Pandas DataFrame Schema Enforcer
Validates and transforms Pandas DataFrames using Pandera schema definitions with column-level dtype, nullable, and custom check constraints. Auto-generates Pandera schema code from sample DataFrames.
Validates and transforms Pandas DataFrames using Pandera schema definitions with column-level dtype, nullable, and custom check constraints. Auto-generates Pandera schema code from sample DataFrames.
npx skills add agentskillexchange/skills --skill pandas-dataframe-schema-enforcer
Pandas DataFrame Schema Enforcer is built around Pandas tabular data analysis library. The underlying ecosystem is represented by pandas-dev/pandas (48,224+ GitHub stars). It gives an agent a more technical and reliable way to work with the tool than a thin one-line wrapper, using stable interfaces like DataFrame transforms, dtype handling, joins, validation, I/O connectors and preserving the operational context that matters for real tasks.

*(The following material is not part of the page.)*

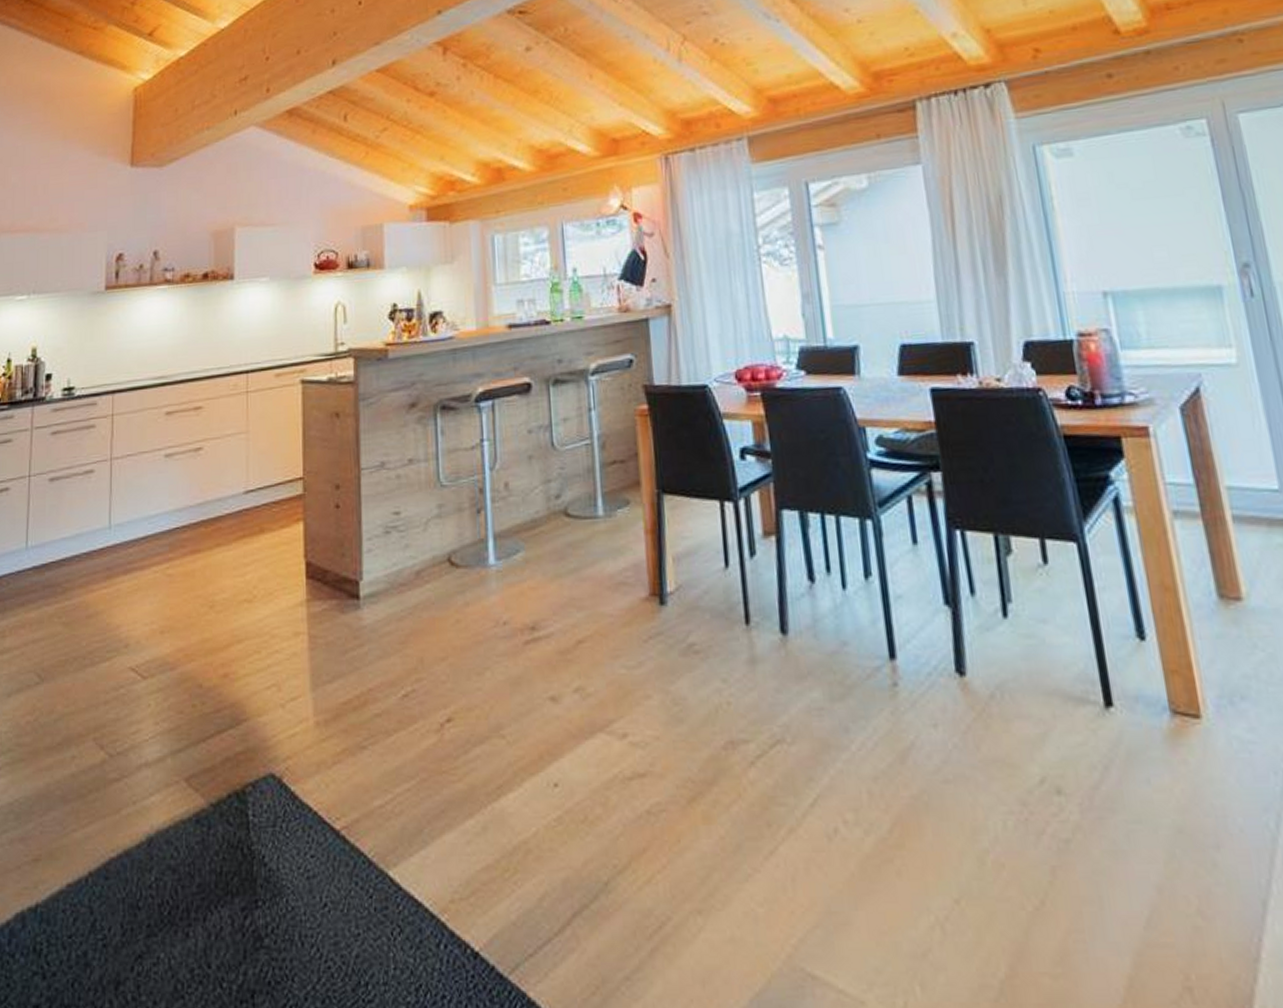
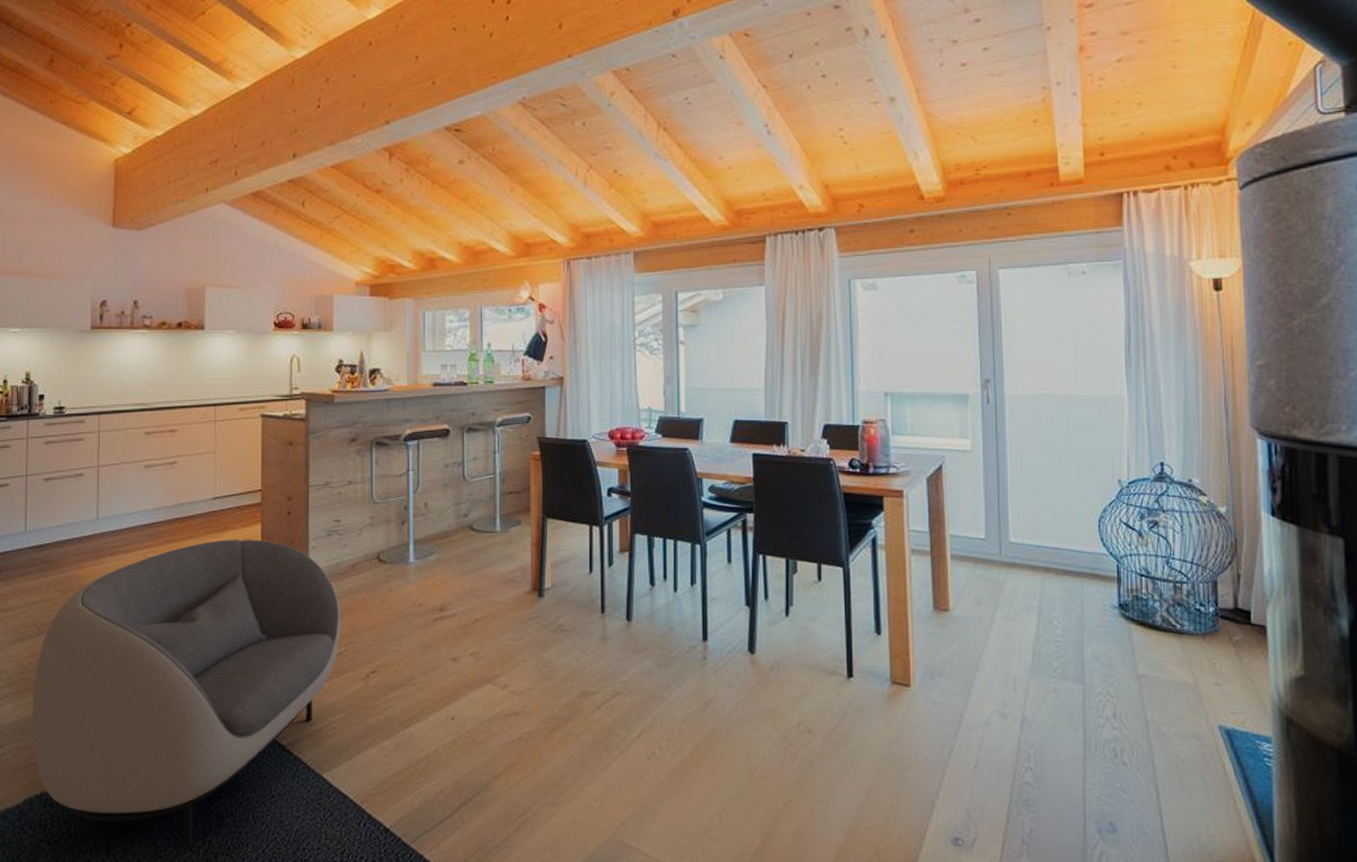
armchair: none [28,543,406,984] -> present [32,539,341,848]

In practice, the skill gives an agent a stable interface to pandas so it can inspect state, run the right operation, and produce a result that fits into a larger engineering or operations pipeline. The original use case is clear: Validates and transforms Pandas DataFrames using Pandera schema definitions with column-level dtype, nullable, and custom check constraints. Auto-generates Pandera schema code from sample DataFrames. The implementation typically relies on DataFrame transforms, dtype handling, joins, validation, I/O connectors, with configuration passed through environment variables, connection strings, service tokens, or workspace config depending on the upstream platform.
- Accesses DataFrame transforms, dtype handling, joins, validation, I/O connectors instead of scraping a UI, which makes runs easier to audit and retry.
- Supports structured inputs and outputs so another tool, agent, or CI step can consume the result.
- Can be wired into cron jobs, webhook handlers, MCP transports, or local CLI workflows depending on the skill format.
- Fits into broader integration points such as data cleanup, schema enforcement, and notebook/ETL workflows.
Key integration points include data cleanup, schema enforcement, and notebook/ETL workflows. In a real environment that usually means passing credentials through env vars or app config, respecting rate limits and permission scopes, and returning structured artifacts that can be attached to tickets, pull requests, dashboards, or follow-up automations.